# Finaflex Stimul8 is off the chain!



## KelJu (Nov 11, 2013)

This shit is better thank cocaine. Ok, maybe not that good, but pretty close. My only complain is it makes my nose run and mucus forms in my throat. Also, my dick runs into hiding. On the upside, I have never taken a PWO drink that had as much kick as this. It leaves NO-Explode, C4, HemoRage, Hyde, and Pump-HD in the dust.   
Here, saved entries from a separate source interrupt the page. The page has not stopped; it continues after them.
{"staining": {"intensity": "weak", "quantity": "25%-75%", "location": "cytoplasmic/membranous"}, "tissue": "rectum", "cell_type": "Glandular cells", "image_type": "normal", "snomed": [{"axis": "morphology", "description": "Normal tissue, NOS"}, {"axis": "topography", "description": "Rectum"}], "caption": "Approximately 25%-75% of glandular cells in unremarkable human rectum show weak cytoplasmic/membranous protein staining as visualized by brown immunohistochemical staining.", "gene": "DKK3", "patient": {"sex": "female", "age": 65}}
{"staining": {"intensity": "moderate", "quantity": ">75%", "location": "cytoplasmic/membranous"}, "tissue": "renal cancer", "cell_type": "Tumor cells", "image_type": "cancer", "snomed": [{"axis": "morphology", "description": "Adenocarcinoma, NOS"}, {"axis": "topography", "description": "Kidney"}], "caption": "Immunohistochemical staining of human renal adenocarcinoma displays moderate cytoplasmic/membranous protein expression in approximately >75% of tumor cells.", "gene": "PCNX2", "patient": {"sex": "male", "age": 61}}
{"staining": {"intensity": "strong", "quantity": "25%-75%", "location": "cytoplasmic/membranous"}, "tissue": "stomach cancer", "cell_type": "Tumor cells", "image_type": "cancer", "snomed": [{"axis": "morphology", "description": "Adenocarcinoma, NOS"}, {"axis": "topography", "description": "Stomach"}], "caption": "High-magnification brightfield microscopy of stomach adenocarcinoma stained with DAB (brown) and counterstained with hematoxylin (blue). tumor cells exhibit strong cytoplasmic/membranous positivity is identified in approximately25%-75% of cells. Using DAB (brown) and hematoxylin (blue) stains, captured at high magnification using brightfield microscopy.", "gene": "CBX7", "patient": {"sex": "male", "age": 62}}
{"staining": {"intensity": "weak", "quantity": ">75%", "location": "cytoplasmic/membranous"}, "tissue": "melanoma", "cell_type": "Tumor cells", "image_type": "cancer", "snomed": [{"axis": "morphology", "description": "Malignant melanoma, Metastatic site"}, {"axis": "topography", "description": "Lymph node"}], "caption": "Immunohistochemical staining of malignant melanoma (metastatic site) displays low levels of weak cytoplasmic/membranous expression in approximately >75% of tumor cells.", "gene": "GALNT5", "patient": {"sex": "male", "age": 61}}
What the hell is in that stuff that causes these effects.


----------



## PushAndPull (Nov 13, 2013)

It's way better if you snort it


----------



## KelJu (Nov 15, 2013)

Seriously, this is the only reply? Has no one else tried it? I know it can't be some secret that only I have stumbled upon. It is just a PW, but damn it is so much stronger than anything else I have taken.


----------



## OfficerFarva (Nov 15, 2013)

KelJu said:


> Seriously, this is the only reply? Has no one else tried it? I know it can't be some secret that only I have stumbled upon. It is just a PW, but damn it is so much stronger than anything else I have taken.



Wait till you try Meth..


----------



## Christsean (Nov 15, 2013)

I'm going to my local  supplement shop to get some.... Hopefully.


----------



## Christsean (Nov 15, 2013)

Boo!! They don't have it!!


----------



## Kirk B (Nov 15, 2013)

KelJu said:


> This shit is better thank cocaine. Ok, maybe not that good, but pretty close. My only complain is it makes my nose run and mucus forms in my throat. Also, my dick runs into hiding. On the upside, I have never taken a PWO drink that had as much kick as this. It leaves NO-Explode, C4, HemoRage, Hyde, and Pump-HD in the dust.
> 
> What the hell is in that stuff that causes these effects.



does it give you the jitters like NO i cant take no cauuse of that i just take the main ingredient arginine. when i worked out in jail i use to drink half a 8oz cup of coffe  black to help and thats it I will start shaking and i hate that feeling from the no so is it like that with the caffine ?


----------



## Christsean (Nov 15, 2013)

That's my biggest problem with PWO stims is the jitters. I have a PWO stim graveyard full of barely used products. 

Dbol is the best PWO stim!!!!!


----------



## packers6211 (Nov 15, 2013)

Man for me it wouldn't be a pwo if it didn't have jitter effect!! I haven't tried this so I'm def have to. Finaflex makes some good shit, Orbit Nutrition - Buy FINAFLEX G8 Cheap! this is one of the best go to sleep products!!


----------



## exerciseordie (Nov 15, 2013)

I love stimul8 shit is awesome


----------